Top of AVAILABLE DATA
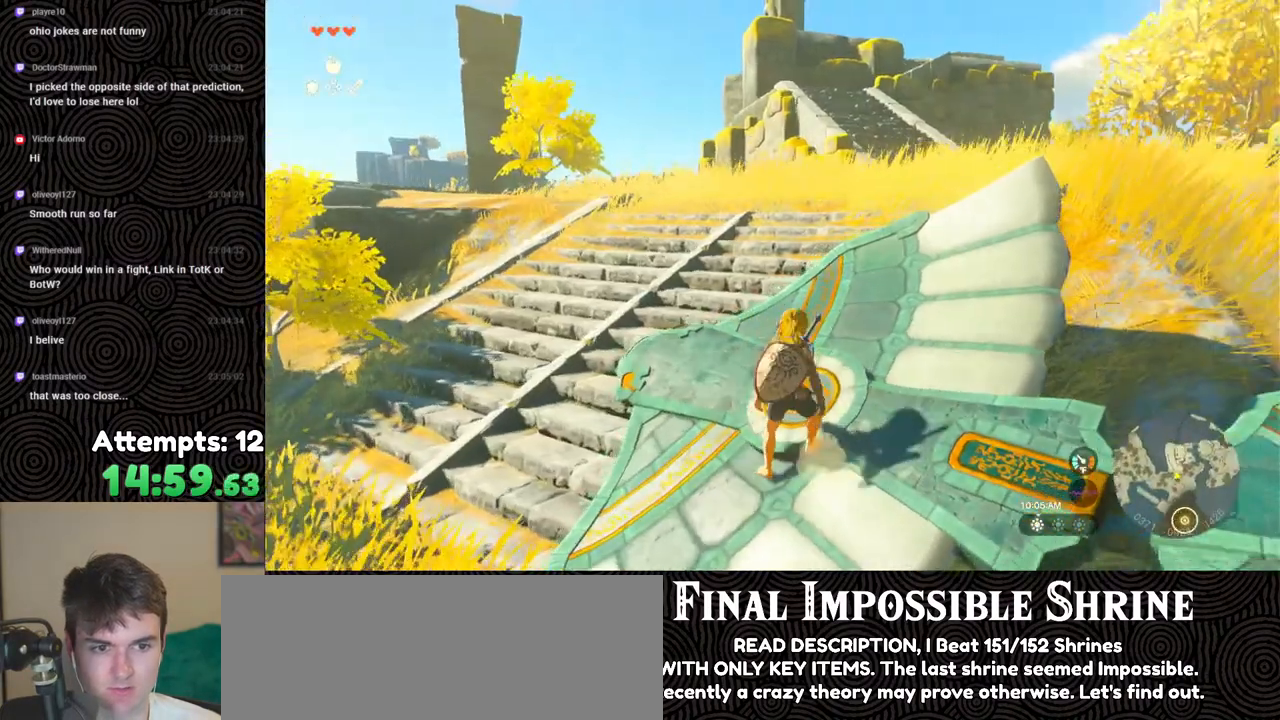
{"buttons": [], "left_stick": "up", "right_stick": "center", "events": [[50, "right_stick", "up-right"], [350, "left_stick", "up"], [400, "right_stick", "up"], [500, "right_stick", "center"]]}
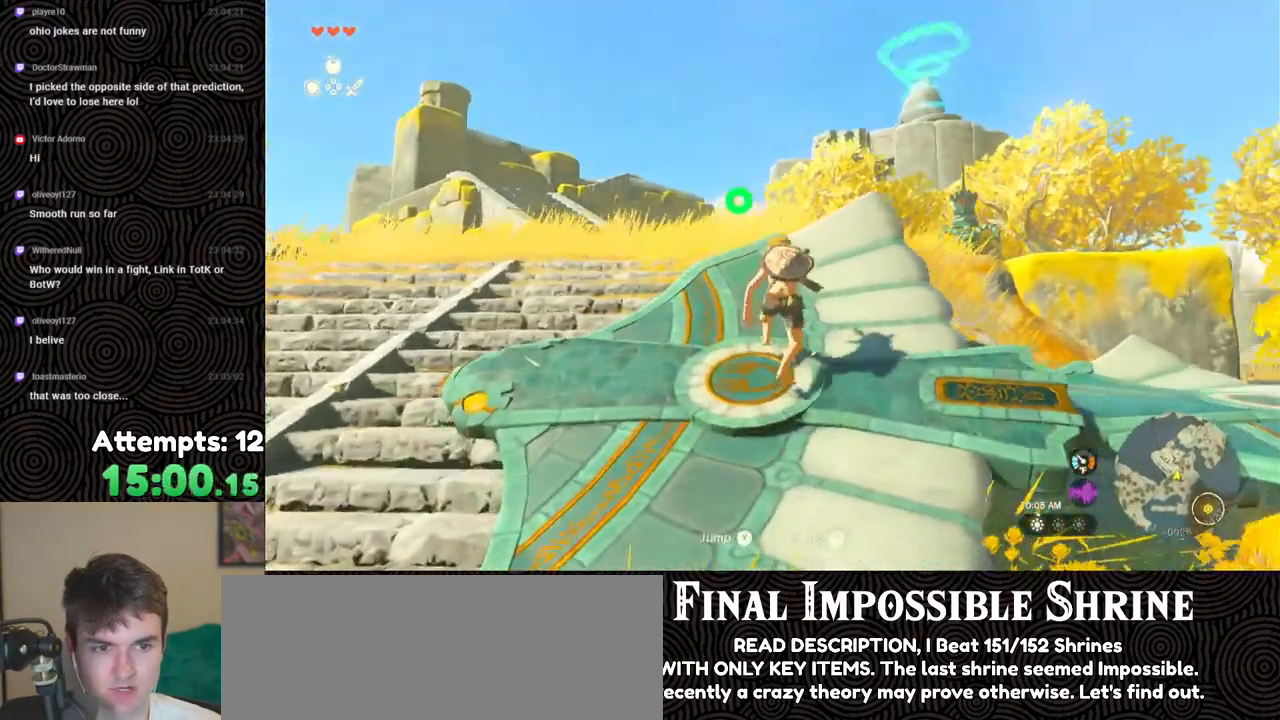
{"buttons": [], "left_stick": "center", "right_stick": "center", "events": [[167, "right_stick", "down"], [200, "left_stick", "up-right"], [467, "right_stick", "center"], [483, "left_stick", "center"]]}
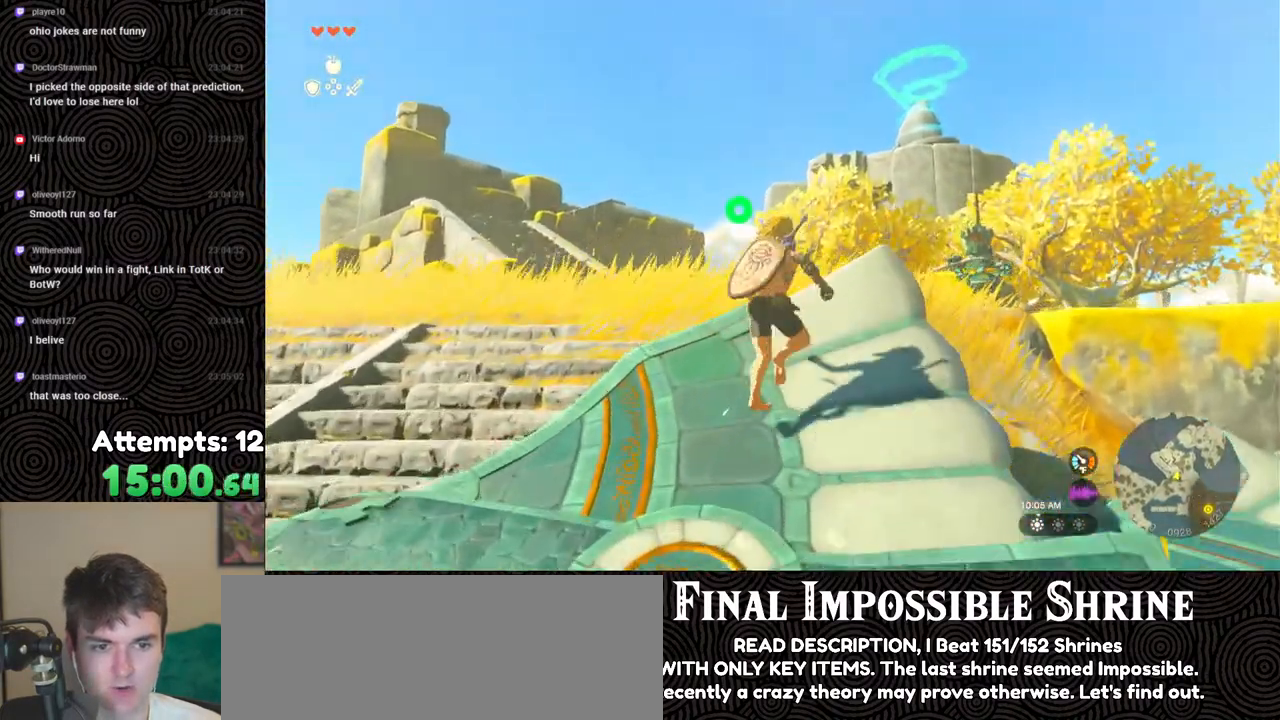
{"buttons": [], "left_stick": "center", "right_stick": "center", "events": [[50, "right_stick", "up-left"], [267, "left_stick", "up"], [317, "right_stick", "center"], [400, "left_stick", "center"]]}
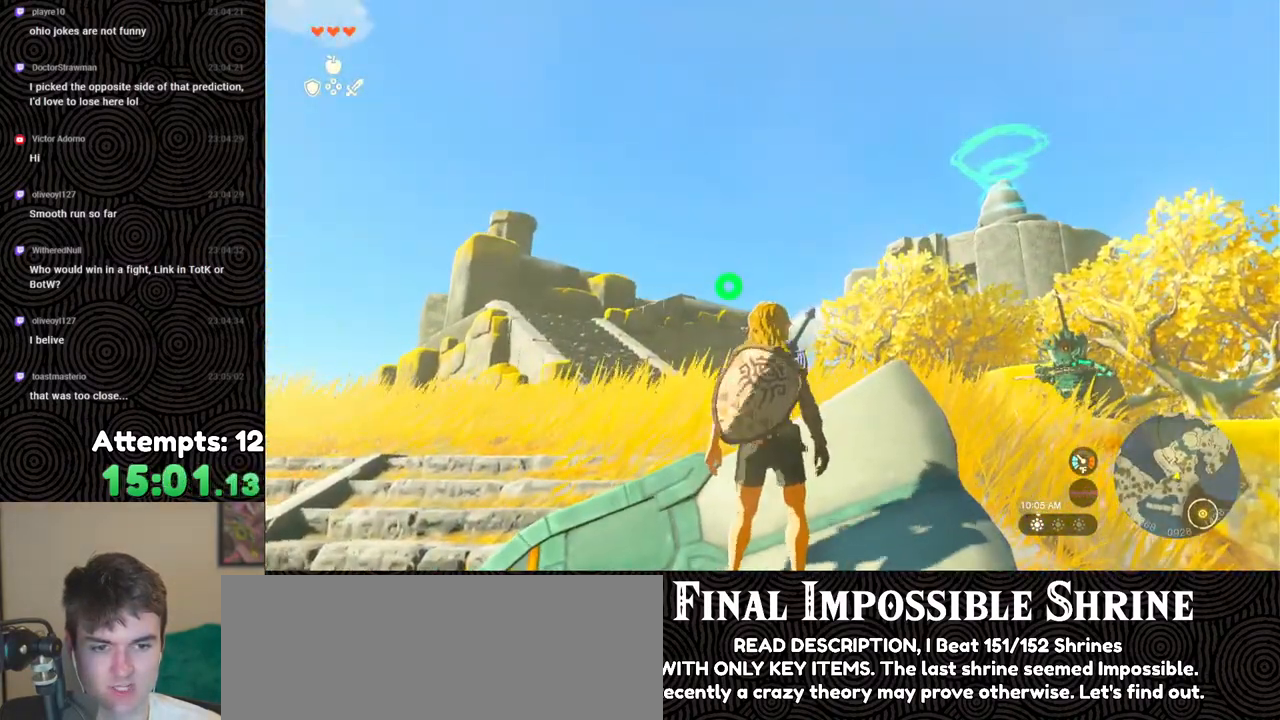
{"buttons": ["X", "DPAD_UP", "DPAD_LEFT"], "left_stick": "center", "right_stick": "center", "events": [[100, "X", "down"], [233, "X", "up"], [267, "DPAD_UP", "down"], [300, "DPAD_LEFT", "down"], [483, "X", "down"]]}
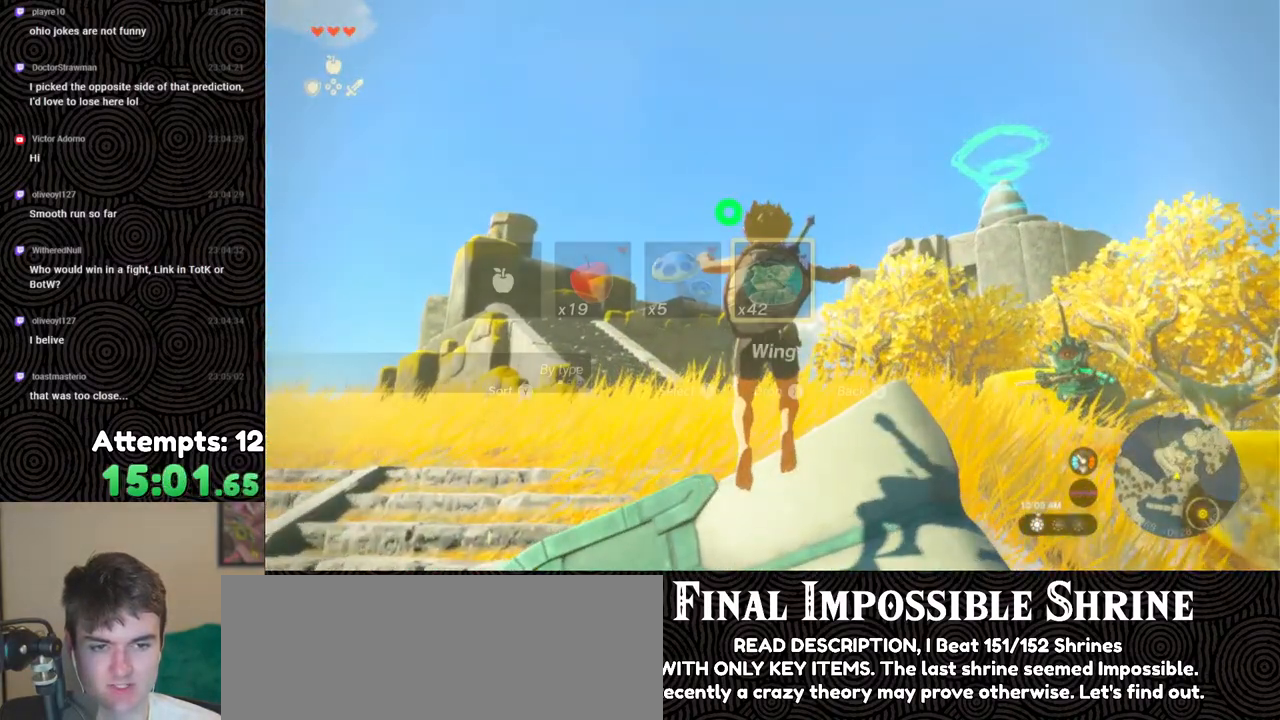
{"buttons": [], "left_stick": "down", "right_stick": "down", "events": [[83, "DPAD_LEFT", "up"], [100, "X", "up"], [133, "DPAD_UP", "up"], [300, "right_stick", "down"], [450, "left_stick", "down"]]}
Bottom of AVAILABLE DATA
» **TASK GOAL**
Print out every record above exactly as given. Do not include the pictures.

» **REPLY TO THE EXERCISE**
{"buttons": [], "left_stick": "up", "right_stick": "center", "events": [[50, "right_stick", "up-right"], [350, "left_stick", "up"], [400, "right_stick", "up"], [500, "right_stick", "center"]]}
{"buttons": [], "left_stick": "center", "right_stick": "center", "events": [[167, "right_stick", "down"], [200, "left_stick", "up-right"], [467, "right_stick", "center"], [483, "left_stick", "center"]]}
{"buttons": [], "left_stick": "center", "right_stick": "center", "events": [[50, "right_stick", "up-left"], [267, "left_stick", "up"], [317, "right_stick", "center"], [400, "left_stick", "center"]]}
{"buttons": ["X", "DPAD_UP", "DPAD_LEFT"], "left_stick": "center", "right_stick": "center", "events": [[100, "X", "down"], [233, "X", "up"], [267, "DPAD_UP", "down"], [300, "DPAD_LEFT", "down"], [483, "X", "down"]]}
{"buttons": [], "left_stick": "down", "right_stick": "down", "events": [[83, "DPAD_LEFT", "up"], [100, "X", "up"], [133, "DPAD_UP", "up"], [300, "right_stick", "down"], [450, "left_stick", "down"]]}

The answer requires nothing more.